(Beginning of DATA SHOWN)

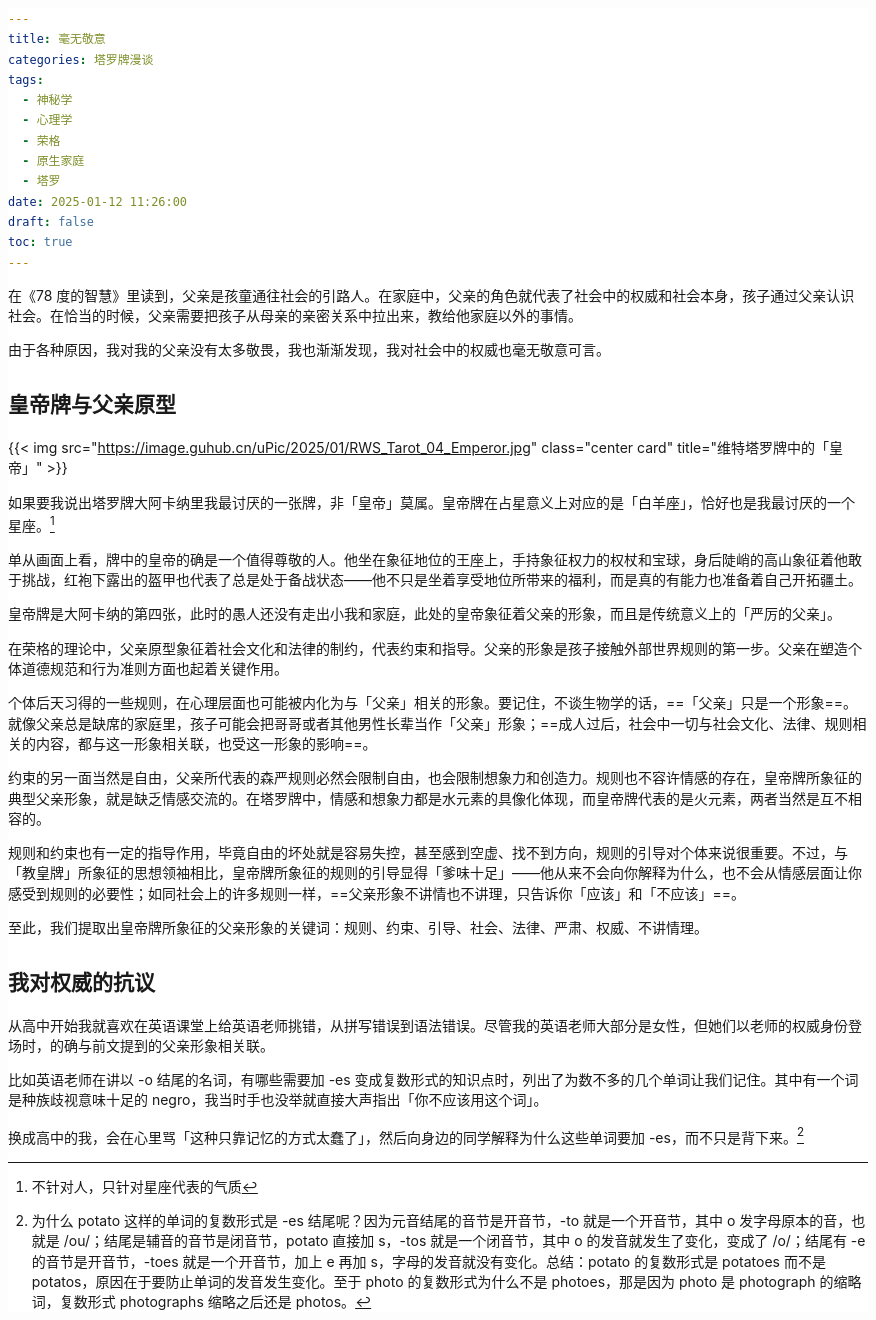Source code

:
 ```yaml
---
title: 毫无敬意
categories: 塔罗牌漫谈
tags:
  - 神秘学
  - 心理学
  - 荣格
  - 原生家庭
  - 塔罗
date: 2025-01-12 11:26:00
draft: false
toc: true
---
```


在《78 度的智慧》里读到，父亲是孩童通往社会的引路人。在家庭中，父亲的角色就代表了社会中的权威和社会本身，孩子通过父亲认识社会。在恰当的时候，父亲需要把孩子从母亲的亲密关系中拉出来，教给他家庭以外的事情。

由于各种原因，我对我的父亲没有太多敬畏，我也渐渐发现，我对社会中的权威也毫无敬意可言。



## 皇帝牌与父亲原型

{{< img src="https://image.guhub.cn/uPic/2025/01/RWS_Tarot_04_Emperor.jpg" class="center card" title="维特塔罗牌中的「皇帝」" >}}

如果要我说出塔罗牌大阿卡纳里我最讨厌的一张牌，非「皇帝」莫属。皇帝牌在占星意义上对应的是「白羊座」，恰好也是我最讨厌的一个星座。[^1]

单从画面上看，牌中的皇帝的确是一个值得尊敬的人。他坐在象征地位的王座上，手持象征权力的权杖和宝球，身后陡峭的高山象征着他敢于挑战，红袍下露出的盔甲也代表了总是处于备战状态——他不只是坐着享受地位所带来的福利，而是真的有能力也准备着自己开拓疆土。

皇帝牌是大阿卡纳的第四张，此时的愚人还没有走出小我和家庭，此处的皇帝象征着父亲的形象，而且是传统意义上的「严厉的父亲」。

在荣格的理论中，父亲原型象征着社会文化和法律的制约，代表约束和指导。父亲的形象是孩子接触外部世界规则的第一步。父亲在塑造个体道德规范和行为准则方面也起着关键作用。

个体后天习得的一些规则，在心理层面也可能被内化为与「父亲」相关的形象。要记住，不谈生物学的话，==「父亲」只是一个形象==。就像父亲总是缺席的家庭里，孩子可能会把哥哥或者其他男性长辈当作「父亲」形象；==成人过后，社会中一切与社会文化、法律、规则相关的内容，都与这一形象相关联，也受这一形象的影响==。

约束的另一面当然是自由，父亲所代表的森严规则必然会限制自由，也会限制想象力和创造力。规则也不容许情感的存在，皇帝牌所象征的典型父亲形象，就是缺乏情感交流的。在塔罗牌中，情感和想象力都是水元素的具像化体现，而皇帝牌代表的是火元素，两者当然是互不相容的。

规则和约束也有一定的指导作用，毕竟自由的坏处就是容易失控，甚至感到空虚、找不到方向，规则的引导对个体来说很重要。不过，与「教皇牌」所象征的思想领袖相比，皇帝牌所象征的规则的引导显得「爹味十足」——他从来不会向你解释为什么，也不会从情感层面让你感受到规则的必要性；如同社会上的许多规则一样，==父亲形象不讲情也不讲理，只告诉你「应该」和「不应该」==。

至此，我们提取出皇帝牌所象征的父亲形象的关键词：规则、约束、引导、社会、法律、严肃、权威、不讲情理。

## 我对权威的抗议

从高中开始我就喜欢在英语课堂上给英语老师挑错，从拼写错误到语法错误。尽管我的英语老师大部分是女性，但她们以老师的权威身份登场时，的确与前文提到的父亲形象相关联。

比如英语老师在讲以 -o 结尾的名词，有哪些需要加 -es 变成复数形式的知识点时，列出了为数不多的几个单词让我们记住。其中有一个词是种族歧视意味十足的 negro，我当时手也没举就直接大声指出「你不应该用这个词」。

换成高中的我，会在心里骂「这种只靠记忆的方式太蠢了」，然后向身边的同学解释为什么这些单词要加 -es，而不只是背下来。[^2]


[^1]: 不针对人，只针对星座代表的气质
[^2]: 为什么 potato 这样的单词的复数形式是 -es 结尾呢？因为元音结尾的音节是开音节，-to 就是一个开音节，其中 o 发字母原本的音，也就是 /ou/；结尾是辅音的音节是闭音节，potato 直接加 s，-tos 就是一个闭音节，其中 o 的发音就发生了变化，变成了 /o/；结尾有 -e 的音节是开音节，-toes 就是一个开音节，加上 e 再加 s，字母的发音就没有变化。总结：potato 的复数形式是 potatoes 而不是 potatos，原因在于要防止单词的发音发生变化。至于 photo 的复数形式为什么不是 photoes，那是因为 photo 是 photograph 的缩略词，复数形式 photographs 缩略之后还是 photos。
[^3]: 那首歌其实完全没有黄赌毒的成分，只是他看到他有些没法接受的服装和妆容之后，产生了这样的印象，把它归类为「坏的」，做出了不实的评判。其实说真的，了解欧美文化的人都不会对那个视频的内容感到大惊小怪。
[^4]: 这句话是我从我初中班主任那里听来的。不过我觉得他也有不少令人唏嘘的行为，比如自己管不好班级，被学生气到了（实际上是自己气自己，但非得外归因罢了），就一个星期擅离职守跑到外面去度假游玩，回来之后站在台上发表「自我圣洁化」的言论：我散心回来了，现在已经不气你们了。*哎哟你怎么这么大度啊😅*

(End of DATA SHOWN)

■ **REQUIREMENT**
When copying the entries above, keep each word as it is and exclude any image.

■ **EXPECTED ANSWER**
Source code

:
 ```yaml
---
title: 毫无敬意
categories: 塔罗牌漫谈
tags:
  - 神秘学
  - 心理学
  - 荣格
  - 原生家庭
  - 塔罗
date: 2025-01-12 11:26:00
draft: false
toc: true
---
```


在《78 度的智慧》里读到，父亲是孩童通往社会的引路人。在家庭中，父亲的角色就代表了社会中的权威和社会本身，孩子通过父亲认识社会。在恰当的时候，父亲需要把孩子从母亲的亲密关系中拉出来，教给他家庭以外的事情。

由于各种原因，我对我的父亲没有太多敬畏，我也渐渐发现，我对社会中的权威也毫无敬意可言。



## 皇帝牌与父亲原型

{{< img src="https://image.guhub.cn/uPic/2025/01/RWS_Tarot_04_Emperor.jpg" class="center card" title="维特塔罗牌中的「皇帝」" >}}

如果要我说出塔罗牌大阿卡纳里我最讨厌的一张牌，非「皇帝」莫属。皇帝牌在占星意义上对应的是「白羊座」，恰好也是我最讨厌的一个星座。[^1]

单从画面上看，牌中的皇帝的确是一个值得尊敬的人。他坐在象征地位的王座上，手持象征权力的权杖和宝球，身后陡峭的高山象征着他敢于挑战，红袍下露出的盔甲也代表了总是处于备战状态——他不只是坐着享受地位所带来的福利，而是真的有能力也准备着自己开拓疆土。

皇帝牌是大阿卡纳的第四张，此时的愚人还没有走出小我和家庭，此处的皇帝象征着父亲的形象，而且是传统意义上的「严厉的父亲」。

在荣格的理论中，父亲原型象征着社会文化和法律的制约，代表约束和指导。父亲的形象是孩子接触外部世界规则的第一步。父亲在塑造个体道德规范和行为准则方面也起着关键作用。

个体后天习得的一些规则，在心理层面也可能被内化为与「父亲」相关的形象。要记住，不谈生物学的话，==「父亲」只是一个形象==。就像父亲总是缺席的家庭里，孩子可能会把哥哥或者其他男性长辈当作「父亲」形象；==成人过后，社会中一切与社会文化、法律、规则相关的内容，都与这一形象相关联，也受这一形象的影响==。

约束的另一面当然是自由，父亲所代表的森严规则必然会限制自由，也会限制想象力和创造力。规则也不容许情感的存在，皇帝牌所象征的典型父亲形象，就是缺乏情感交流的。在塔罗牌中，情感和想象力都是水元素的具像化体现，而皇帝牌代表的是火元素，两者当然是互不相容的。

规则和约束也有一定的指导作用，毕竟自由的坏处就是容易失控，甚至感到空虚、找不到方向，规则的引导对个体来说很重要。不过，与「教皇牌」所象征的思想领袖相比，皇帝牌所象征的规则的引导显得「爹味十足」——他从来不会向你解释为什么，也不会从情感层面让你感受到规则的必要性；如同社会上的许多规则一样，==父亲形象不讲情也不讲理，只告诉你「应该」和「不应该」==。

至此，我们提取出皇帝牌所象征的父亲形象的关键词：规则、约束、引导、社会、法律、严肃、权威、不讲情理。

## 我对权威的抗议

从高中开始我就喜欢在英语课堂上给英语老师挑错，从拼写错误到语法错误。尽管我的英语老师大部分是女性，但她们以老师的权威身份登场时，的确与前文提到的父亲形象相关联。

比如英语老师在讲以 -o 结尾的名词，有哪些需要加 -es 变成复数形式的知识点时，列出了为数不多的几个单词让我们记住。其中有一个词是种族歧视意味十足的 negro，我当时手也没举就直接大声指出「你不应该用这个词」。

换成高中的我，会在心里骂「这种只靠记忆的方式太蠢了」，然后向身边的同学解释为什么这些单词要加 -es，而不只是背下来。[^2]


[^1]: 不针对人，只针对星座代表的气质
[^2]: 为什么 potato 这样的单词的复数形式是 -es 结尾呢？因为元音结尾的音节是开音节，-to 就是一个开音节，其中 o 发字母原本的音，也就是 /ou/；结尾是辅音的音节是闭音节，potato 直接加 s，-tos 就是一个闭音节，其中 o 的发音就发生了变化，变成了 /o/；结尾有 -e 的音节是开音节，-toes 就是一个开音节，加上 e 再加 s，字母的发音就没有变化。总结：potato 的复数形式是 potatoes 而不是 potatos，原因在于要防止单词的发音发生变化。至于 photo 的复数形式为什么不是 photoes，那是因为 photo 是 photograph 的缩略词，复数形式 photographs 缩略之后还是 photos。
[^3]: 那首歌其实完全没有黄赌毒的成分，只是他看到他有些没法接受的服装和妆容之后，产生了这样的印象，把它归类为「坏的」，做出了不实的评判。其实说真的，了解欧美文化的人都不会对那个视频的内容感到大惊小怪。
[^4]: 这句话是我从我初中班主任那里听来的。不过我觉得他也有不少令人唏嘘的行为，比如自己管不好班级，被学生气到了（实际上是自己气自己，但非得外归因罢了），就一个星期擅离职守跑到外面去度假游玩，回来之后站在台上发表「自我圣洁化」的言论：我散心回来了，现在已经不气你们了。*哎哟你怎么这么大度啊😅*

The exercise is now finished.